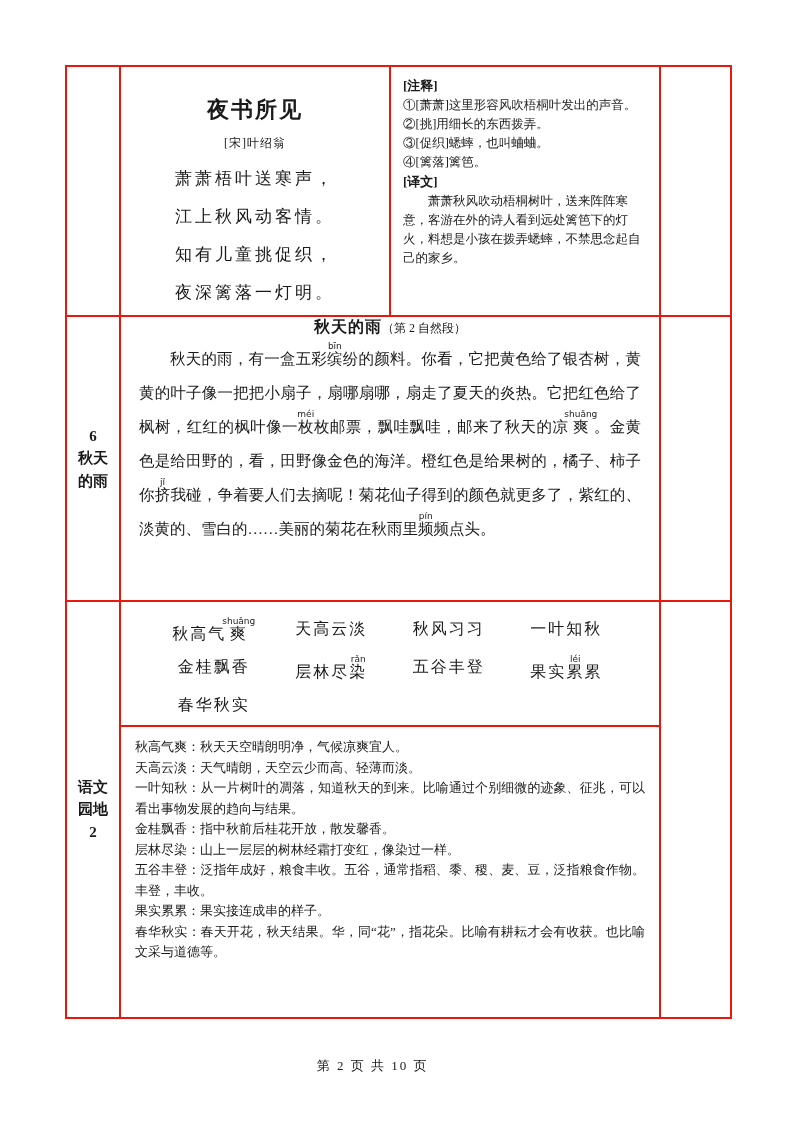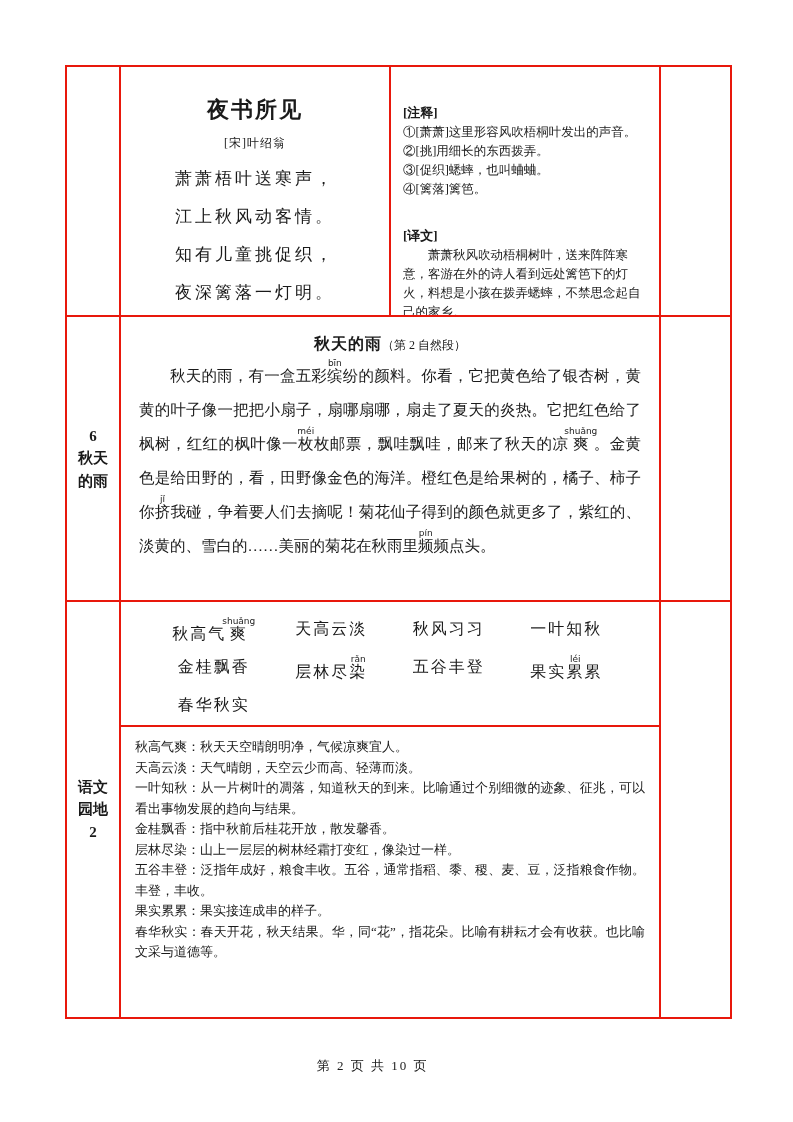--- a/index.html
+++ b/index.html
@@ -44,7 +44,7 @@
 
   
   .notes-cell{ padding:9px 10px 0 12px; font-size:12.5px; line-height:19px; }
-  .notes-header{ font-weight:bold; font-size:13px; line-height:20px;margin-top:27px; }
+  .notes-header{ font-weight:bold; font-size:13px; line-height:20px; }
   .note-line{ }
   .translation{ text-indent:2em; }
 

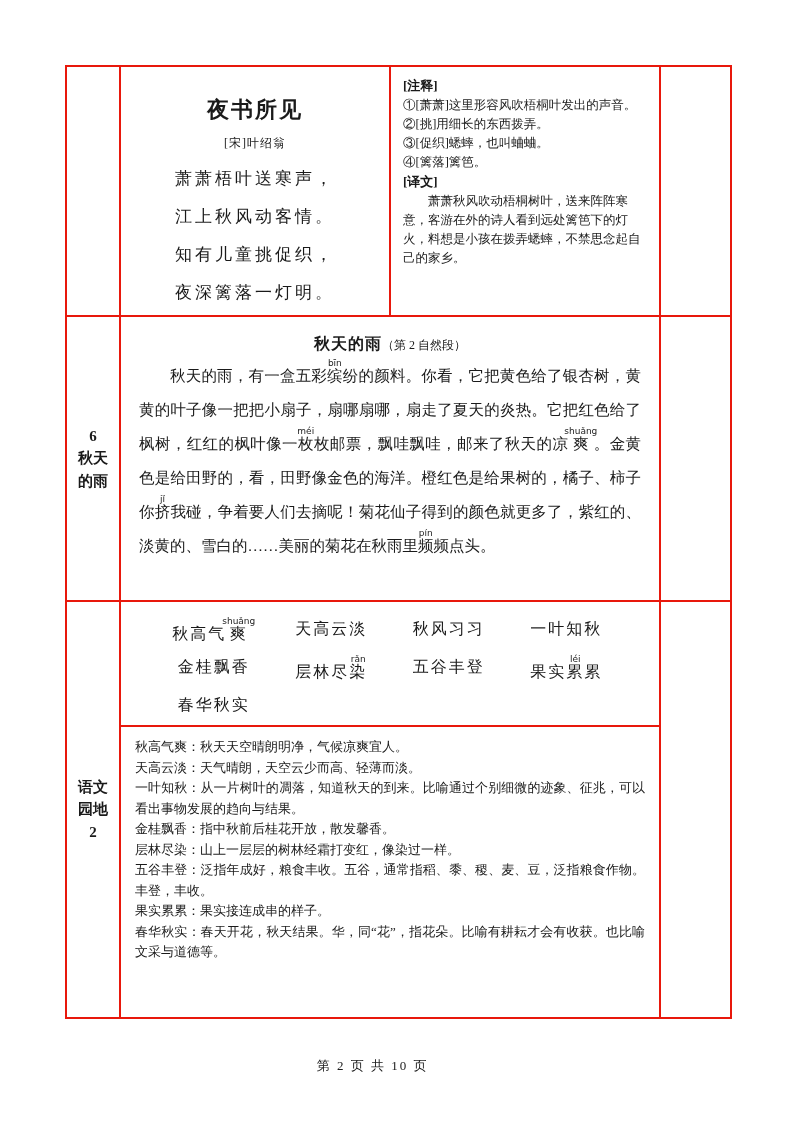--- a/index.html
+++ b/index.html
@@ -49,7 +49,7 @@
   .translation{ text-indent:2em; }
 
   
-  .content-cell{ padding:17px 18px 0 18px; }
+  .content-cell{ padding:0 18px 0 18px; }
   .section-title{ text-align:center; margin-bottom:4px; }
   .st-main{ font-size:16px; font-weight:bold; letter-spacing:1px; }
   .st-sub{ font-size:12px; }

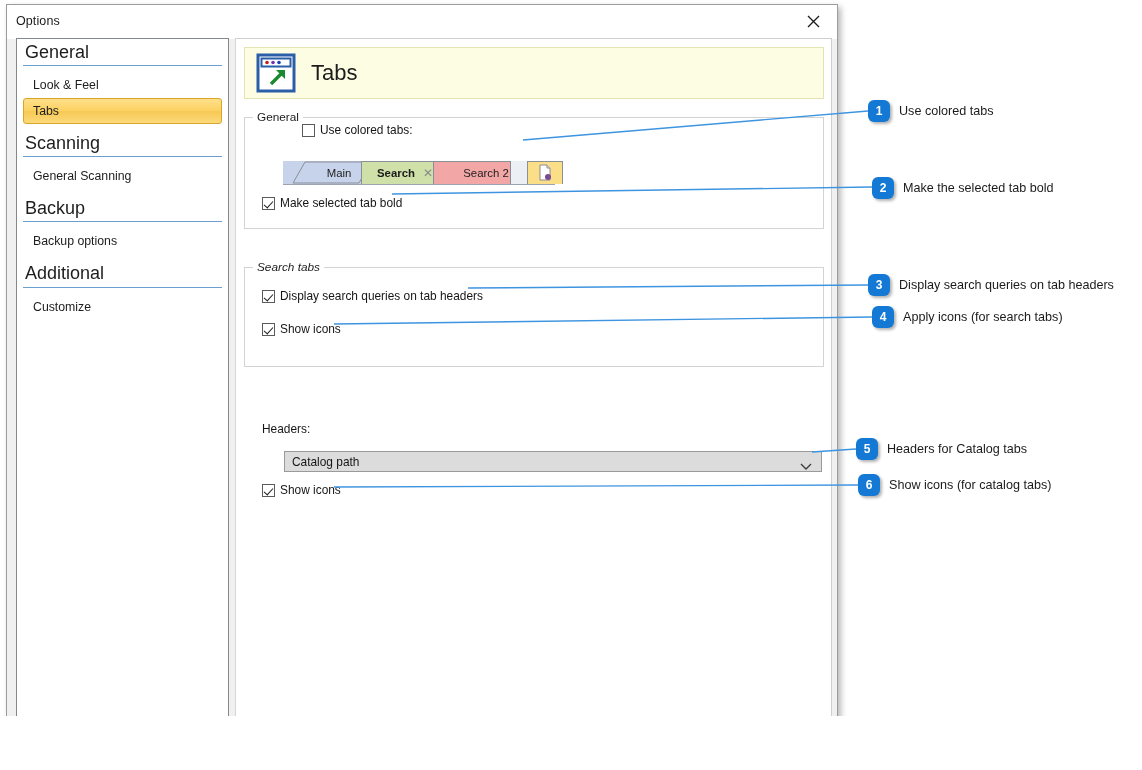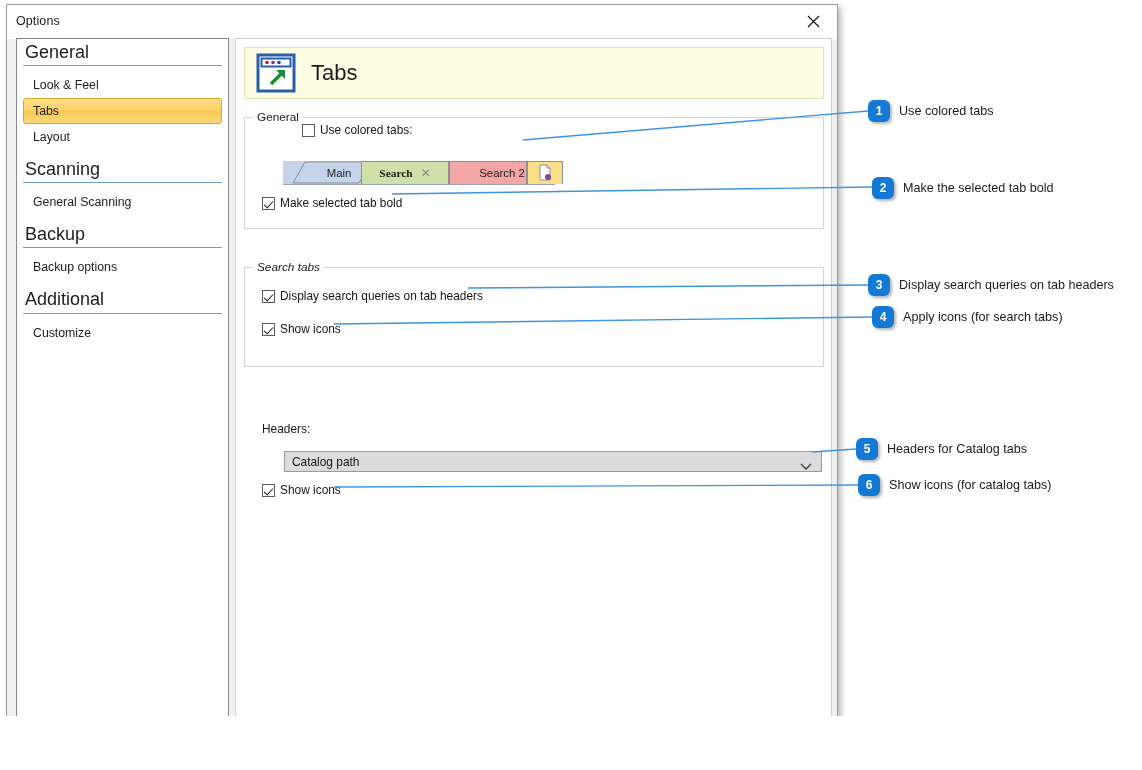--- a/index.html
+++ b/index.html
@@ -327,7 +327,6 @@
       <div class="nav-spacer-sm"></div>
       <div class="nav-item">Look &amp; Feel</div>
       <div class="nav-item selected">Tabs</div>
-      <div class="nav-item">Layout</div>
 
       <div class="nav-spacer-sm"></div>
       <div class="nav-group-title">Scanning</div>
* * * * * * *
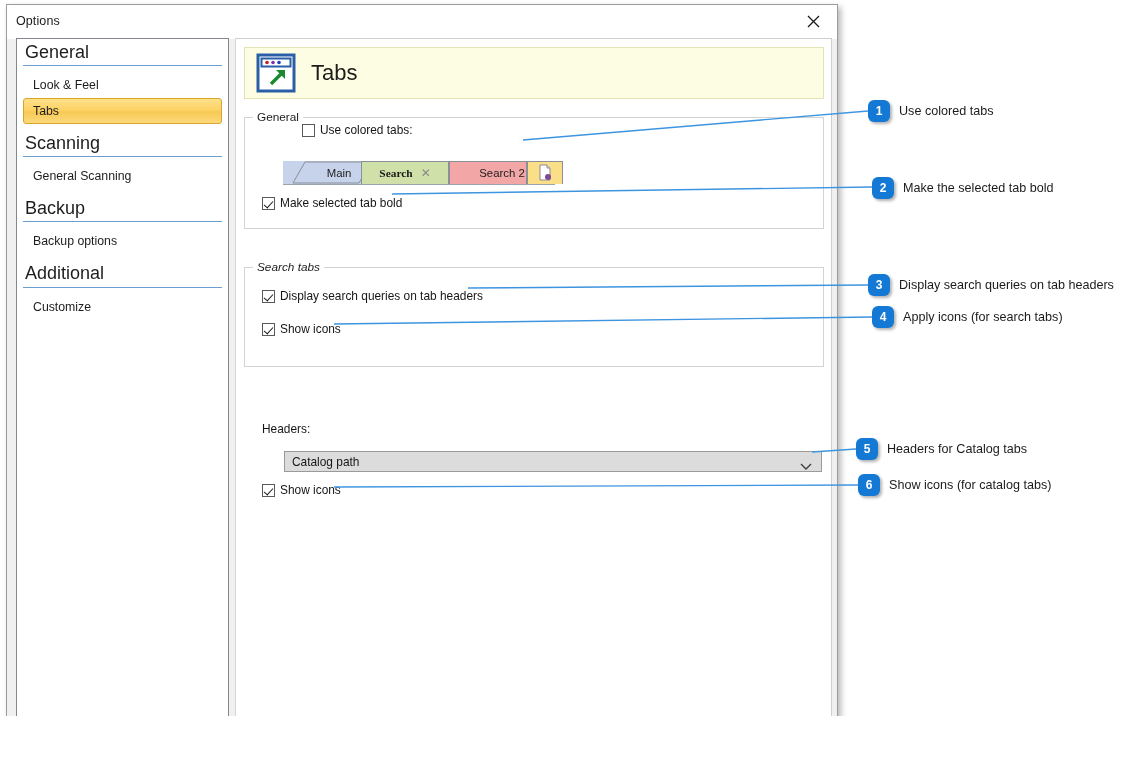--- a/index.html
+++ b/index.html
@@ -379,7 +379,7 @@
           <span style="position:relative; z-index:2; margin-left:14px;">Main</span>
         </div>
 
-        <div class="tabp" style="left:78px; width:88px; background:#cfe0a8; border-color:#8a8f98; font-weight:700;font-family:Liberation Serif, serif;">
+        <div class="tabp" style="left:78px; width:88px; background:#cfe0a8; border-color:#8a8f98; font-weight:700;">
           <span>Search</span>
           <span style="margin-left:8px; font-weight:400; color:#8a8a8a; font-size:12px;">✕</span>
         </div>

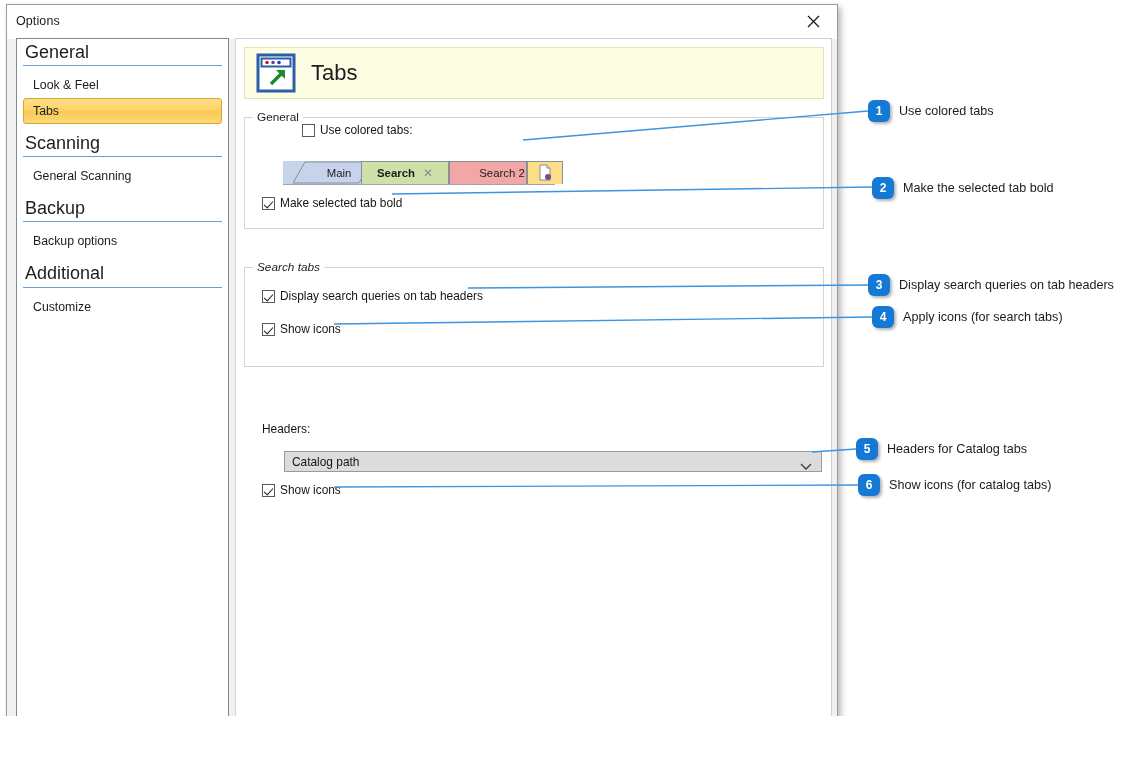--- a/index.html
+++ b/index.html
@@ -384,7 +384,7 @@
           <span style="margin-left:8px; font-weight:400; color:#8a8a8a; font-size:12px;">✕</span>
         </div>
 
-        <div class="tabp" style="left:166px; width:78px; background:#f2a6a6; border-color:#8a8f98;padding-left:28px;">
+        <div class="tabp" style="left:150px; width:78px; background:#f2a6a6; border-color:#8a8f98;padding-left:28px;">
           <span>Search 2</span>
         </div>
* * * * * * *
WORK REQUEST:
Across all the entries above, how many lines hold the word "padding"? Answer with the number only.

OUTPUT:
5